Nos Estados Unidos, o custo dos fertilizantes costuma representar uma parcela relevante dos custos de produção. Dados apontam que, em 2025, centenas de fazendas buscaram proteção contra falência, refletindo pressões de custos. Para 2026, há expectativas de menor demanda e custos elevados de produção.
O efeito se estende a economias avançadas, onde inflação de alimentos também é influenciada pelo custo de insumos agrícolas. A percepção pública sobre preços eleva a sensibilidade política a medidas de sanção, mesmo com objetivo de conter a agressão russa.
O Brasil no foco
O Brasil importa cerca de 85% dos fertilizantes que consome, com a Rússia figurando como principal fornecedor, especialmente de cloreto de potássio. Em média, as importações brasileiras de fertilizantes russos giram entre US$ 3 bilhões e US$ 4,5 bilhões por ano.
Os fertilizantes representam de 20% a 40% dos custos variáveis de culturas como soja, milho, café e cana, dependendo da região. O encarecimento desses insumos pode comprimira margens e afetar decisões de plantio.
A diversificação de fornecedores é tema constante, mas a substituição rápida do fornecimento russo é limitada.
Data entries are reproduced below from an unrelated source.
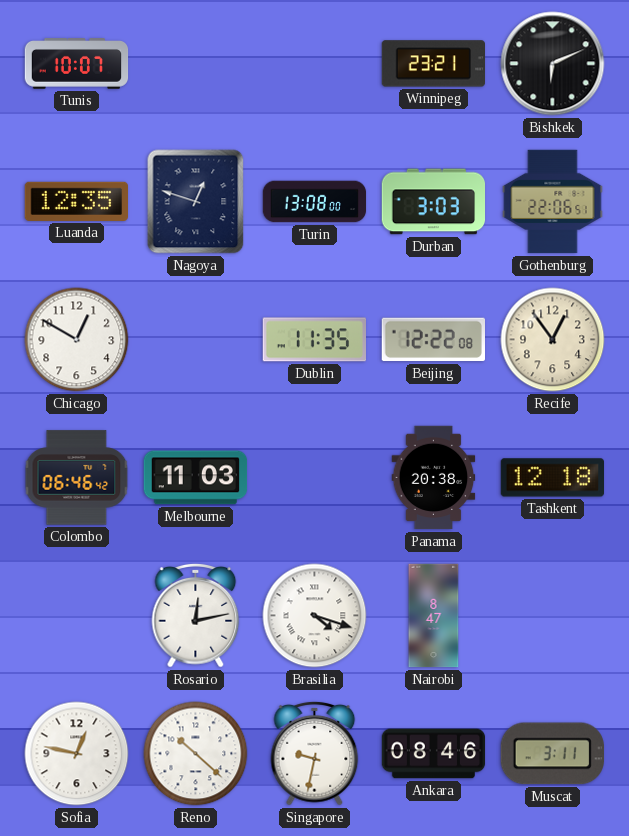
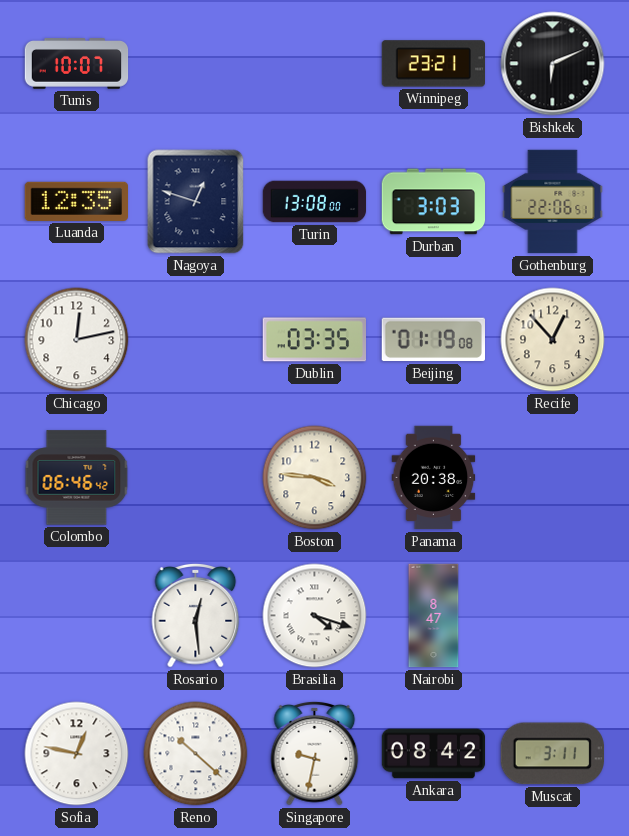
Chicago: 12:50 -> 12:13
Dublin: 11:35 -> 03:35
Beijing: 12:22 -> 01:19
Recife: 12:54 -> 12:53
Melbourne: 11:03 -> none
Boston: none -> 3:46
Tashkent: 12:18 -> none
Rosario: 12:13 -> 12:29
Ankara: 08:46 -> 08:42
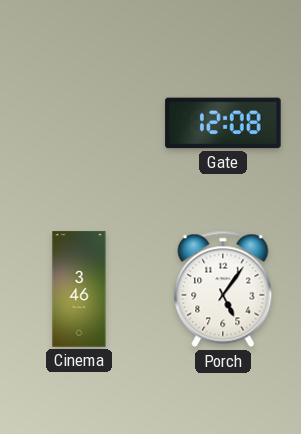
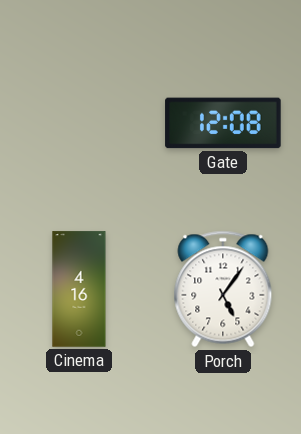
Cinema: 3:46 -> 4:16
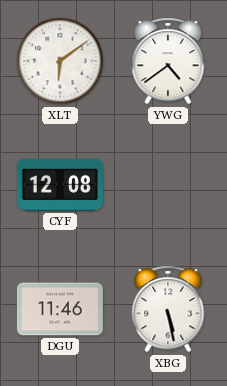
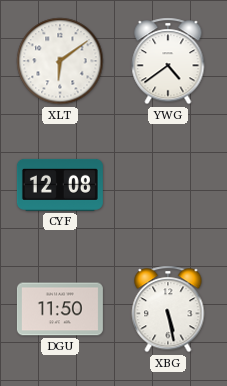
DGU: 11:46 -> 11:50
Outros grandes exportadores também enfrentam restrições logísticas, políticas comerciais próprias ou capacidade reduzida para suprir grandes volumes adicionais.
Relatório de Kip Tom
O relatório, produzido por Tom, analisa as sanções da UE aos fertilizantes russos. Conclui que as medidas produzem efeitos colaterais significativos para a agricultura global, a economia dos EUA e a segurança alimentar em países em desenvolvimento.
Entre 2022, os preços do potássio subiram cerca de 53% e os do fosfato, 35%, pressionando custos agrícolas. Nos EUA, fertilizantes respondem por aproximadamente 45% dos custos em culturas como milho e trigo. Em 2025, quase 293 fazendas pediram falência, segundo o estudo.
No Brasil, pedidos de recuperação judicial no agronegócio atingiram 1.582 até o 3º trimestre de 2025, com 2024 registrando 2.273 casos, o maior volume da série. O custo com fertilizantes pode representar 20% a 40% dos custos operacionais de soja e milho.
O relatório ainda destaca que a subida de preços de insumos impacta consumidores, elevando o preço de alimentos nos EUA e influenciando a inflação. Em países em desenvolvimento, o custo global de importação de fertilizantes quase dobrou em 2022, atingindo cerca de US$ 424 bilhões.
Conclusões do estudo
Kip Tom critica a postura da União Europeia por não considerar plenamente os impactos sobre agricultores fora do bloco. O relatório aponta que a Política Agrícola Comum já impõe barreiras ao acesso de países em desenvolvimento e que sanções agravam esse desequilíbrio, transferindo custos para a agricultura global.